## Direction 1
List every ingredient the forum thread gives for the cajun lemon butter sauce.
## Direction 2
Copy word for word the part of the forum thread starting at "Butter, Slap yo" and ending at "Looks great man!".

## Page
>>>>
# Simple lunch



## 192 (Oct 1, 2007)

Yellowedge cheeks with a cajun lemon butter sauce, sliced mater and avocado. Perfect.


----------



## JoeyWelch (Sep 25, 2009)

Where’s the rest of it?


----------



## AdrenB (Jun 20, 2017)

jlw1972 said:


> Where’s the rest of it?


Simple must mean small....


----------



## 192 (Oct 1, 2007)

Not a huge lunch eater.


----------



## JoeyWelch (Sep 25, 2009)

grouper22 said:


> Not a huge lunch eater.


I can but feel much better when I eat light.

The cheeks look good.


----------



## hebegb again (Oct 9, 2017)




----------



## Jason (Oct 2, 2007)

1/3 of the plate is edible.... hahaha


----------



## smooth move (Sep 25, 2012)

jlw1972 said:


> Where’s the rest of it?


i think he meant where's his. at least that's what i was thinking----and also why didn't i do that for lunch. looks good!


----------



## MrFish (Aug 21, 2009)

jlw1972 said:


> Where’s the rest of it?


Carbs ruin your buzz.


----------



## Fishhead706 (Apr 26, 2009)

Healthy living right there!


----------



## jspooney (Oct 2, 2007)

Cajun lemon butter sauce? Store bought? What is it?


----------



## 192 (Oct 1, 2007)

jspooney said:


> Cajun lemon butter sauce? Store bought? What is it?


Butter, Slap yo Mama, fresh lemon juice and a touch of zest. Reduce and drizzle over the completed fish.


----------



## ChileRelleno (Jul 7, 2012)

How do y'all think he keeps his girlish figure? 

Looks great man!
Now lets see some Pomp recipes.


----------



## hebegb again (Oct 9, 2017)

Mike, got bobo recipes??


----------
<<<<
## Given data
>>>>
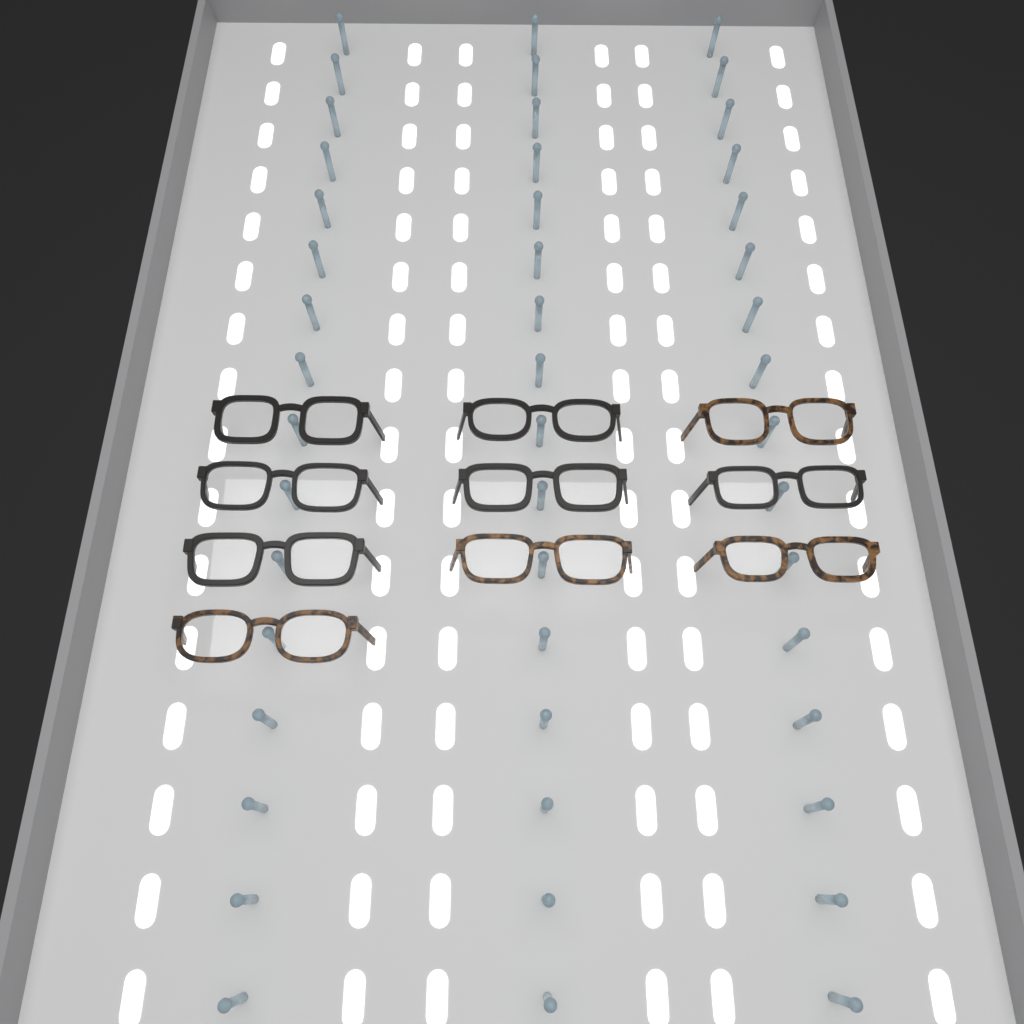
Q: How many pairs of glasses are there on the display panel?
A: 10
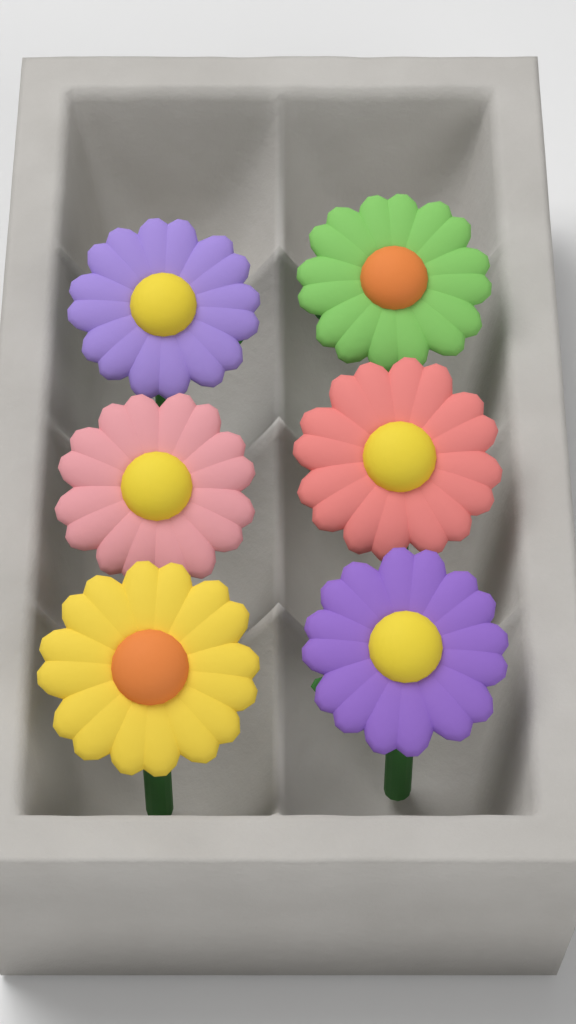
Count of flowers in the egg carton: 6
<<<<
## Output 1
Butter, Slap yo Mama, fresh lemon juice, and a touch of zest.

## Output 2
Butter, Slap yo Mama, fresh lemon juice and a touch of zest. Reduce and drizzle over the completed fish.


----------



## ChileRelleno (Jul 7, 2012)

How do y'all think he keeps his girlish figure? 

Looks great man!